If Metroid Prime showed itself as worthy of the franchise’s name, the same cannot be said for Super Mario Sunshine and Jungle Beat. Though occasionally fun, the two games simply did not hold a candle to what the franchises had previously done. The former’s tropical setting was enchanting, but its platforming was lacking; and the latter, while inventive on its bongo-based controls, lacked the substance of the Donkey Kong Country series. Thankfully, Zelda balanced things out by bringing along the spectacular size of the adventurous Wind Waker; a game whose only major flaw – lack of great dungeons – was later addressed by its darker brother. Twilight Princess came so close to the end of the Gamecube’s cycle that it got ported to the Wii, and even though it was not as great as the Wind Waker, it brought – for the second straight generation – two great Zelda games to the same console.
On the Nintendo Wii, the overall result of the big four was probably the best since the Super Nintendo days. The Super Mario Galaxy duo was the long-awaited step forward the Mario series needed to take after Super Mario 64 was naturally trumped by more polished 3-D platformers. It overcame them all with the first installment, and Super Mario Galaxy 2 did the impossible of improving upon perfection. Donkey Kong, handled by the same gifted hands that made Metroid Prime, starred on his best game in well over a decade by looking at his past for inspiration. In spite of its lame boss battles and bonus stages, Donkey Kong Country Returns had outstanding levels that put it beside the original Donkey Kong Country, a few steps below the masterpiece that is Diddy Kong’s Quest.
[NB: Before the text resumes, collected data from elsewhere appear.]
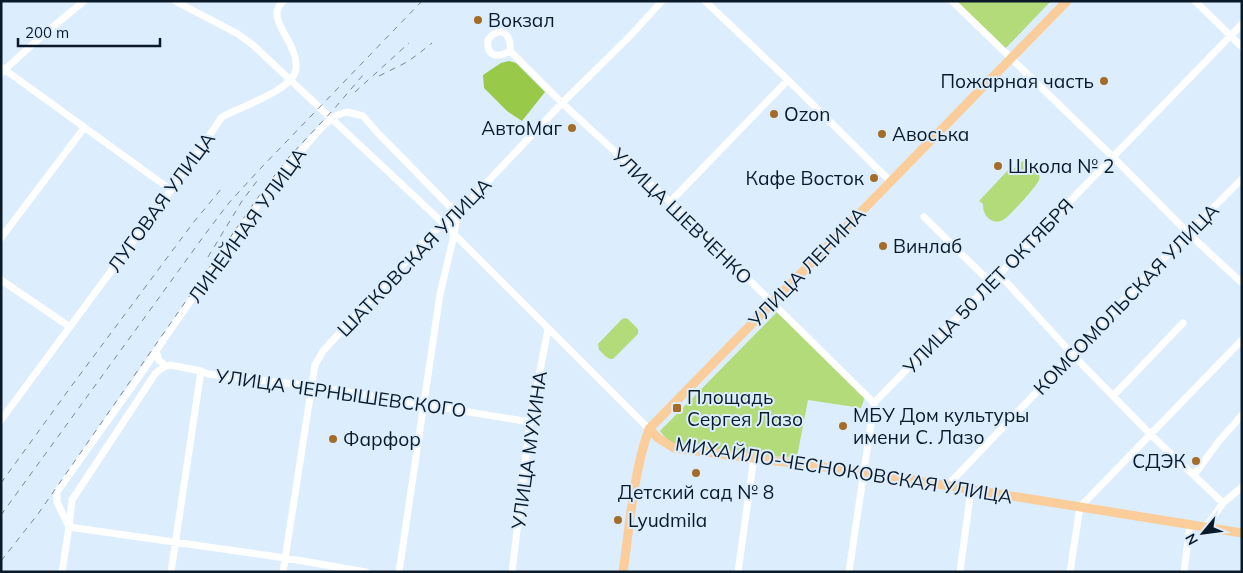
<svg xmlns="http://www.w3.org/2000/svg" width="1243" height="573" font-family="Mulish,sans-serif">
<rect width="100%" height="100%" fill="#dcedfd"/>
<!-- green -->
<path fill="#b4db7a" d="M 952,1 L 1051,1 L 1003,51 Z
M 1023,161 C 1028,164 1035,164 1038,171 C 1040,175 1040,179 1038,182 C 1035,188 1008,218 1003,220 C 992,226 982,215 983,204 L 979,201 L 1009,169 L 1011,171 Z
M 779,310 L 865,397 L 861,408 L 808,400 L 797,457 L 746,456 L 674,448 L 660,431 Z
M 624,318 L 628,319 L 638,329 L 638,334 L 613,359 C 607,360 603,353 599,350 L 598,344 L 621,320 Z"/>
<!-- forest -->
<path fill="#99c948" d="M 509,61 L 516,63 L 545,92 L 522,121 L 507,111 L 484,88 L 483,75 L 501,63 Z"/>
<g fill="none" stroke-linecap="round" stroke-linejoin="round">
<!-- minor -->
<path stroke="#fff" stroke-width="7" d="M 175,1 L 238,34 L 254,46 L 444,224 L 649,429
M 705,1 L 788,80 L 890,181
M 952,1 L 1113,157 L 1188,233 L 1242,283
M 1195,1 L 1242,47
M 510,51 C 498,58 486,57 488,40 C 500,24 512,34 510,51 L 562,103 L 670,202 L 874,403
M 1,67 L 171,190
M 1,73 L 43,35 L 84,1
M 670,202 L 788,80
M 924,217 L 991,283
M 1,238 L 84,128
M 999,274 L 1073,355 L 1150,434 L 1223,503 L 1206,527
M 1,280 L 70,327
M 156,351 L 159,360 L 165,366
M 1113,396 L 1183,323
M 1,420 L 171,190 L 222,117 C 239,107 295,90 296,68 C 298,47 275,27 277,11 C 278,8 280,4 283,1
M 1194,475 L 1219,441 L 1242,415
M 948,485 L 1188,233 L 1242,179
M 1223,503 L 1242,487
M 69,527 L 57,502 L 57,492 L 143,371 L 164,339 L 273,183 L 323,126 L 337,115 L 347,112 L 363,116 L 377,132 L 457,214 L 454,235 L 440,294 L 399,572
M 69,527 L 285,558 L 366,572
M 62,572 L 69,527 L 72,500 L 155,374 C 160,369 163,367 170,365 L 201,371 L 208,374 L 311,386 L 530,422
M 171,572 L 201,371
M 283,572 L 315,365 L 323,351 L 433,232 L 457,214 L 562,103 L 631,35 L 662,1
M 512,572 L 530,422 L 548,329
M 738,572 L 754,457
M 849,572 L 874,403 L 1242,24
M 960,572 L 971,489
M 1070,572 L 1080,507 L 1242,340
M 1184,572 L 1190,525"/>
<!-- major -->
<path stroke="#facd9a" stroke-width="9" d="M 649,429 L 658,438 L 674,448 L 863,472 L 1242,533
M 623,572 C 630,524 633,474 649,429 L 1067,1"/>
<!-- rail -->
<path stroke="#778796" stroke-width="1" stroke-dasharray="6 6" stroke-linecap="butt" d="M 379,76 L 405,63 L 417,55 L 432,43
M 355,92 L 409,43
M 208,257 L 242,201 L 257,181
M 1,483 L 70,388 L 193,223 L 222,188
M 1,515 L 206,233 L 228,204 L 259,170 L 422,1
M 1,561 L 38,514 L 261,193 L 288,158 L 334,109 L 363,75"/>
</g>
<!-- markers -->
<g fill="#a46c28" stroke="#dcedfd" stroke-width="2">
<circle cx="478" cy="20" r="5"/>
<circle cx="1104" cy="81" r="5"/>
<circle cx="774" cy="114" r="5"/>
<circle cx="572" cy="128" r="5"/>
<circle cx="882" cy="134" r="5"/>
<circle cx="998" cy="166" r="5"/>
<circle cx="874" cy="178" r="5"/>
<circle cx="883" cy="246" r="5"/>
<rect x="672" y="403" width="10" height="10" rx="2.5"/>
<circle cx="843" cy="426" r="5"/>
<circle cx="333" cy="439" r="5"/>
<circle cx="1196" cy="461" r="5"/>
<circle cx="696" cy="473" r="5"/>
<circle cx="618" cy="520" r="5"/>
</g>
<g text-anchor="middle" stroke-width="4" stroke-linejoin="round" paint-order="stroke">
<!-- poi labels -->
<g font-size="19" fill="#0a1a28" stroke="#dcedfd" text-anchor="start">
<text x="488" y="27">Вокзал</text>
<text x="1094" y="88" text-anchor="end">Пожарная часть</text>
<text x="784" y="121">Ozon</text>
<text x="562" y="135" text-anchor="end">АвтоМаг</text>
<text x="892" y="141">Авоська</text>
<text x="1008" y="173">Школа № 2</text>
<text x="864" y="185" text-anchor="end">Кафе Восток</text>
<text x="893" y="253">Винлаб</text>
<text x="687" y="404">Площадь<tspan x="687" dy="22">Сергея Лазо</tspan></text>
<text x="853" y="422">МБУ Дом культуры<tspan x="853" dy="22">имени С. Лазо</tspan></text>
<text x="343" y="446">Фарфор</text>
<text x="1186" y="468" text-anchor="end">СДЭК</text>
<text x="696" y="499" text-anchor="middle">Детский сад № 8</text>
<text x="628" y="527">Lyudmila</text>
</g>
<!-- street labels -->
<g font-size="19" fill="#0a1a28" stroke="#dcedfd">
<text transform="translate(161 202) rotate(-54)" y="7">ЛУГОВАЯ УЛИЦА</text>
<text transform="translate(682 216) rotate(44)" y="7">УЛИЦА ШЕВЧЕНКО</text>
<text transform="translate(247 225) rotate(-54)" y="7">ЛИНЕЙНАЯ УЛИЦА</text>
<text transform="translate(414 257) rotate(-46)" y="7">ШАТКОВСКАЯ УЛИЦА</text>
<text transform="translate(807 267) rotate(-46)" y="7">УЛИЦА ЛЕНИНА</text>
<text transform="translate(988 286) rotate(-46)" y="7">УЛИЦА 50 ЛЕТ ОКТЯБРЯ</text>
<text transform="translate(1126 299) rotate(-46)" y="7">КОМСОМОЛЬСКАЯ УЛИЦА</text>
<text transform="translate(341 393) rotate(8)" y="7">УЛИЦА ЧЕРНЫШЕВСКОГО</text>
<text transform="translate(529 450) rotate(-82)" y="7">УЛИЦА МУХИНА</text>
<text transform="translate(844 470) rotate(9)" y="7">МИХАЙЛО-ЧЕСНОКОВСКАЯ УЛИЦА</text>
</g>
</g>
<!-- border -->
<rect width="1243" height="573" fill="none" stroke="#0a1a28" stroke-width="5"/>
<!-- north arrow -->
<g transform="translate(1203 533) rotate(241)" stroke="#dcedfd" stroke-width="4" paint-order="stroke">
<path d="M0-4L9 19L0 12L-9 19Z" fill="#0a1a28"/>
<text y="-8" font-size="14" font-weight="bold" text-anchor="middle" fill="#0a1a28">N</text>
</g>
<!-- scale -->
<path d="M18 38v8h142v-8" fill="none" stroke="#0a1a28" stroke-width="2.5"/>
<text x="25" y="38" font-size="15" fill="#0a1a28" stroke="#dcedfd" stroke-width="4" paint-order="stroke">200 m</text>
</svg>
Zelda, after a string of successful games, tried to reinvent itself. And although it failed in developing an immersive overworld above the clouds and bringing along great sidequests, it featured amazing visuals, fantastic dungeons and a combat system that positively defined both the Wii and motion controls. Metroid, unfortunately, may have been the low point of the group during the previous generation. Corruption had stellar controls, but its focus on action and its fractured overworld did not please some. Other M tried to take advantage of the Metroid series’ amazing and unexplored storytelling potential, but it failed to both create an involving atmosphere – something vital to a Metroid game – and to make Samus a convincing character. It was one of the most polarizing Nintendo games ever made, and the treatment given to the intergalactic heroine was, to some, borderline sinful.
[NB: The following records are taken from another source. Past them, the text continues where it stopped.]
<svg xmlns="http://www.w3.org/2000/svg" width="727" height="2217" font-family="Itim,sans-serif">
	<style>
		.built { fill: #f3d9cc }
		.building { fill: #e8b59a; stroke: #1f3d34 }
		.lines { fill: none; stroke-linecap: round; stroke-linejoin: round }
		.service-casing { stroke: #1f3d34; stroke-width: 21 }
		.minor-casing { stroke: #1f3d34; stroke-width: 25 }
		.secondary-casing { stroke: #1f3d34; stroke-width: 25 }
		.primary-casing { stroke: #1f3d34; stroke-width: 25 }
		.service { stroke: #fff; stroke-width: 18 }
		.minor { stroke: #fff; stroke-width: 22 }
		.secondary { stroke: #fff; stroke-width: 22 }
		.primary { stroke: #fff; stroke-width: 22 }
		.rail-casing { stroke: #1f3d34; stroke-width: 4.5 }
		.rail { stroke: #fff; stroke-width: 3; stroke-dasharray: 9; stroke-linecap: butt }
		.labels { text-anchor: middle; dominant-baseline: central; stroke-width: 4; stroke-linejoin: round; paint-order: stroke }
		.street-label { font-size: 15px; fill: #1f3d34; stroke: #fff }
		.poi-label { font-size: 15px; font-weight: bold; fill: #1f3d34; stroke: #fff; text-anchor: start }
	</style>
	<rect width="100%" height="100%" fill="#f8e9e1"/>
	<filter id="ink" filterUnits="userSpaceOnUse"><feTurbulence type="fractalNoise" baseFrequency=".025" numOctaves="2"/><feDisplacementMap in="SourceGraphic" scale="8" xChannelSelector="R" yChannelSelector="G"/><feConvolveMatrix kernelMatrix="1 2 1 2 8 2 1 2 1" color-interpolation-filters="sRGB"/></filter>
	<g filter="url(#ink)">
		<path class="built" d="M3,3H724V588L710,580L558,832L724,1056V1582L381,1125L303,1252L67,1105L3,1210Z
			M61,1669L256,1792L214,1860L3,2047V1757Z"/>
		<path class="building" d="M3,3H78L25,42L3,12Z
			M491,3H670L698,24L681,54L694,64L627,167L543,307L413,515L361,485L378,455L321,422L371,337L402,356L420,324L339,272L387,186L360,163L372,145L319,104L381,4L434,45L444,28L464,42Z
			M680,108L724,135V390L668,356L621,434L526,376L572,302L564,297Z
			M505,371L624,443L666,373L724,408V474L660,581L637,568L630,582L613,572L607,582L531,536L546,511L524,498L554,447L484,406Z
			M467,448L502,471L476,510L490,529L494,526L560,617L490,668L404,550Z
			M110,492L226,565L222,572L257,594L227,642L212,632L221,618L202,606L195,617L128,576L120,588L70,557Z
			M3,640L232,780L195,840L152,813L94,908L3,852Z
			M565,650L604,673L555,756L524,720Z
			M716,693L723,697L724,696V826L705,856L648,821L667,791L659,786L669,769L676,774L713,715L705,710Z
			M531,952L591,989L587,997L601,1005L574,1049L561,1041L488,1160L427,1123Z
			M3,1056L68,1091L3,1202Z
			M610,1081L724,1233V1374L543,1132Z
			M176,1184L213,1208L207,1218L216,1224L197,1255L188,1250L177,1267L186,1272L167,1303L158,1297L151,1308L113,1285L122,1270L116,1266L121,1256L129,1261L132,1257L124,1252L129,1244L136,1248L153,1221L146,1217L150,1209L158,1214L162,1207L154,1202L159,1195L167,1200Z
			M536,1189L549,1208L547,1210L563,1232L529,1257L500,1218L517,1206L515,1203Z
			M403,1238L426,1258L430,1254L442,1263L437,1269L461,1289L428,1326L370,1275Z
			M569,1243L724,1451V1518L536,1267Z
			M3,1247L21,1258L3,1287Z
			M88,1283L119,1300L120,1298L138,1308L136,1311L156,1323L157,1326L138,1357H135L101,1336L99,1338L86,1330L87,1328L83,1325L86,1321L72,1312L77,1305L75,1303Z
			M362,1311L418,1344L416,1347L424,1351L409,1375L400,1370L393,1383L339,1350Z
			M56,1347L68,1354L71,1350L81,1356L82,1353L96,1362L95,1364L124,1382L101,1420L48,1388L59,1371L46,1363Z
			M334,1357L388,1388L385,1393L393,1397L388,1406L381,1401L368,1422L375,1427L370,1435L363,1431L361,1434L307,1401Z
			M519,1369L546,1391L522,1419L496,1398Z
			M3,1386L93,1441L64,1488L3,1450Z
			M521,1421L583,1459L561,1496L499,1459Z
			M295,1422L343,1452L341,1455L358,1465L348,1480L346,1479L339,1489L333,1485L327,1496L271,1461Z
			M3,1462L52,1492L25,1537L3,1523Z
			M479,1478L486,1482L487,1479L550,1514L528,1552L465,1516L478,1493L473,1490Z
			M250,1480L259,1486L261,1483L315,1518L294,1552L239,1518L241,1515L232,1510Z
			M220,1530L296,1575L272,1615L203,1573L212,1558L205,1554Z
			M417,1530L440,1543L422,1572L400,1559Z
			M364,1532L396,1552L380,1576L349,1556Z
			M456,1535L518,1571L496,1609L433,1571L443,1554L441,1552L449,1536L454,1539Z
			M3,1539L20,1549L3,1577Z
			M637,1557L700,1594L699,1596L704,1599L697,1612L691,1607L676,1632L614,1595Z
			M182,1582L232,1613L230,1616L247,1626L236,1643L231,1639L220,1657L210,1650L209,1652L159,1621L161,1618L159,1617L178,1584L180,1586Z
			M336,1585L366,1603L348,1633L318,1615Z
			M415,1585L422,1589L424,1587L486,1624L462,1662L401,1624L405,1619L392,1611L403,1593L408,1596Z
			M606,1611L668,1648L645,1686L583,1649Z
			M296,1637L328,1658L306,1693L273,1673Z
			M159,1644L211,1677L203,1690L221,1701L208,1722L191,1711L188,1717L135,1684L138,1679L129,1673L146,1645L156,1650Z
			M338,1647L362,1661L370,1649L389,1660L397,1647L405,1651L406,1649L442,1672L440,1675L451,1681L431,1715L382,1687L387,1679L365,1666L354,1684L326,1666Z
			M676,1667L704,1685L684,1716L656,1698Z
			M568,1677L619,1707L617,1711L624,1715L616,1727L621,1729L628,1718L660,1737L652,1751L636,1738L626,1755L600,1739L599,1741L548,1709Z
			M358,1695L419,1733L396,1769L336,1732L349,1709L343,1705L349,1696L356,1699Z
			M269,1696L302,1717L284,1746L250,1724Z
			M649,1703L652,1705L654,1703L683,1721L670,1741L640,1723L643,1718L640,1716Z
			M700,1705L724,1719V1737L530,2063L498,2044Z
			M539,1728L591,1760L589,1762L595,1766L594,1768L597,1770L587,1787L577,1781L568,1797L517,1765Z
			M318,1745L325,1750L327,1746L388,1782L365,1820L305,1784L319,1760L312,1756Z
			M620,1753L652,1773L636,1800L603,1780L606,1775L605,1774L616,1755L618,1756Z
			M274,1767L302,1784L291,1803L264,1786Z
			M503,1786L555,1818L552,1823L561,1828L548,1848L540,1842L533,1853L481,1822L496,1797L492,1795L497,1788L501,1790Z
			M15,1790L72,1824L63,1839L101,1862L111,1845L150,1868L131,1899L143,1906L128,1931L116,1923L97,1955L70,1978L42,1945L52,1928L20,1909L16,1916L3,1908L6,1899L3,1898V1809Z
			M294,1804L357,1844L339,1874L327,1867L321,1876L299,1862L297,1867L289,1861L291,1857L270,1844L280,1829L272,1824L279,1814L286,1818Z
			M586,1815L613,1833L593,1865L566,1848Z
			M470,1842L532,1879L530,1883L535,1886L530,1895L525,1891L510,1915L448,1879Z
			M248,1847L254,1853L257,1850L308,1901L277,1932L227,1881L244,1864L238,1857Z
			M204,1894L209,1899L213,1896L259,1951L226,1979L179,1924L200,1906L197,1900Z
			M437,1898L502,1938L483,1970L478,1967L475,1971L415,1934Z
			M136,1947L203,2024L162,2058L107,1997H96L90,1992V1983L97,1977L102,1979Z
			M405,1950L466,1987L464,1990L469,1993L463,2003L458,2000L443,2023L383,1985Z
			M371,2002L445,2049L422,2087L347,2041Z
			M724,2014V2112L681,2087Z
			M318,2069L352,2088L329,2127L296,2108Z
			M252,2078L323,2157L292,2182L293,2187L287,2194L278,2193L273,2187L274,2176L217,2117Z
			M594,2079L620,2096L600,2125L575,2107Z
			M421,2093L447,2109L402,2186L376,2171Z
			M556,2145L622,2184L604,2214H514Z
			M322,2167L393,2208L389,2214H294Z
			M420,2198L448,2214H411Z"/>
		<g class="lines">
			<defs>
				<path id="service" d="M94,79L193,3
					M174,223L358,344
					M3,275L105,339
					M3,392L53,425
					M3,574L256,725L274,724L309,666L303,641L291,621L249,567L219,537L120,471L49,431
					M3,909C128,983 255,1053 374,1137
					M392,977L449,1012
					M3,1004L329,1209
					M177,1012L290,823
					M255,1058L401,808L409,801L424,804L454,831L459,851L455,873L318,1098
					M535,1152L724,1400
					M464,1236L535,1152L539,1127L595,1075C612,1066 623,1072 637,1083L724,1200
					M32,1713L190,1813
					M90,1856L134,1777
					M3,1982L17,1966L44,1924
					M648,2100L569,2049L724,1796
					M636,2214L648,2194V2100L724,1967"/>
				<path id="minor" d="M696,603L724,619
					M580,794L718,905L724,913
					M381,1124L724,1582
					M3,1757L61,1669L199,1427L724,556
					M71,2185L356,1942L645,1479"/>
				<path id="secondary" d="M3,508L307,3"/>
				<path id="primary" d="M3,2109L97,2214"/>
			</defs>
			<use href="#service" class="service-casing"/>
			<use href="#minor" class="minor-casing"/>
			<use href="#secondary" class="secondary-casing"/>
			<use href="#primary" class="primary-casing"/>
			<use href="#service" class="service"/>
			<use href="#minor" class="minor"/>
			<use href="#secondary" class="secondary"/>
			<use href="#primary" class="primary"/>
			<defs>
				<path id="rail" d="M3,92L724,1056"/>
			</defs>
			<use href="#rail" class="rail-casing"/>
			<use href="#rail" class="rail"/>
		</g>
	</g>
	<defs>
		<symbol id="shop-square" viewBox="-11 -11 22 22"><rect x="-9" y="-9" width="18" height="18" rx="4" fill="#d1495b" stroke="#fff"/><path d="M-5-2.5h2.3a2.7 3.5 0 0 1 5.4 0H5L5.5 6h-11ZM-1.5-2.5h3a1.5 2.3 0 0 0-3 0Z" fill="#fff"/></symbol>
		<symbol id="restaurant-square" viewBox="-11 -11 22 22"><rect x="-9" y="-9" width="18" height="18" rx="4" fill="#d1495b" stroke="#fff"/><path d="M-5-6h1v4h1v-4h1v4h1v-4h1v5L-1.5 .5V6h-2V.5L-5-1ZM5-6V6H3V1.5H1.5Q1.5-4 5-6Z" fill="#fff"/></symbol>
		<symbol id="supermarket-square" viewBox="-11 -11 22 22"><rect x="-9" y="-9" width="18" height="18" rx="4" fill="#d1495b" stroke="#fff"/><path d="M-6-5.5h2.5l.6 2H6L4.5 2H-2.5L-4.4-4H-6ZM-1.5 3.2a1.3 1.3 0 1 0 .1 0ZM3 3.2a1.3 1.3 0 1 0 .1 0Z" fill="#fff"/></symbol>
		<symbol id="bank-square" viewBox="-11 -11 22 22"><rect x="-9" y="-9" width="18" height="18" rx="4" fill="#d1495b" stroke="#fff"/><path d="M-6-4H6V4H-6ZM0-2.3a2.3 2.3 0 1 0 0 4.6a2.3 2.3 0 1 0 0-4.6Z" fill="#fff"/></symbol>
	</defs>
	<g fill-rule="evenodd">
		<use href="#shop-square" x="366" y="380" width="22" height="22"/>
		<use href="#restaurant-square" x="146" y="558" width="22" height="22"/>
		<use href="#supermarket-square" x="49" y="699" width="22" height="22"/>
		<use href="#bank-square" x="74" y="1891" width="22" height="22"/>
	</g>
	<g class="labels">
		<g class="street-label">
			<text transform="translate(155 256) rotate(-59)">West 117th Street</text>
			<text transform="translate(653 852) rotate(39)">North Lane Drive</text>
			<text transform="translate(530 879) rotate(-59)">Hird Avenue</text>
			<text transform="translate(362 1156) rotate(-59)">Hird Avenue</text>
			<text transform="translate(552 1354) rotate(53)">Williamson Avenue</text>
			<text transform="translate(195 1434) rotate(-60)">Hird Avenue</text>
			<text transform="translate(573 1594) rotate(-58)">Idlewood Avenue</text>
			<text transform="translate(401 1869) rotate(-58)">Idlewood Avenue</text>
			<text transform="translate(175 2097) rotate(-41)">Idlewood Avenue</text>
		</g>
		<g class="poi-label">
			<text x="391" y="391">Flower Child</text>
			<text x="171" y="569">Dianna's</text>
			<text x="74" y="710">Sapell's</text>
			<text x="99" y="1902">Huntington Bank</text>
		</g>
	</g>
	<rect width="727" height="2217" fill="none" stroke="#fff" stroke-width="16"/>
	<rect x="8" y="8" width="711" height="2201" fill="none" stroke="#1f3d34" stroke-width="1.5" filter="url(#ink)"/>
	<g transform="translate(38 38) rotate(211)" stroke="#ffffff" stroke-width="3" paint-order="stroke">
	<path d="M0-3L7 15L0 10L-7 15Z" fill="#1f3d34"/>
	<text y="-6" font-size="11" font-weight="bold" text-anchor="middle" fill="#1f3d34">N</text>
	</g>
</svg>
One year into the current generation, the big four are already on their way to further increase the strength of their unshakable legacy. After the sheer quality of the Galaxy games, it seemed Mario was bound for a relatively disappointing corner, but Super Mario 3D World is rightfully receiving universal praise from the media. Donkey Kong is flexing his muscles before taking on Tropical Freeze, the second installment of the Donkey Kong Country Returns series, which has a lot of work to do in order to live up to the second game of the original string of adventures. Zelda and Metroid remain nowhere to be seen, but the two franchises are in prime position to do something big. Metroid – after the unsuccessful Other M and the end of the Prime series – seems headed towards a reboot, and Zelda will certainly try to keep implementing changes to its formula, as signaled by Skyward Sword.
Is the stage set for another Super Nintendo era kind of run?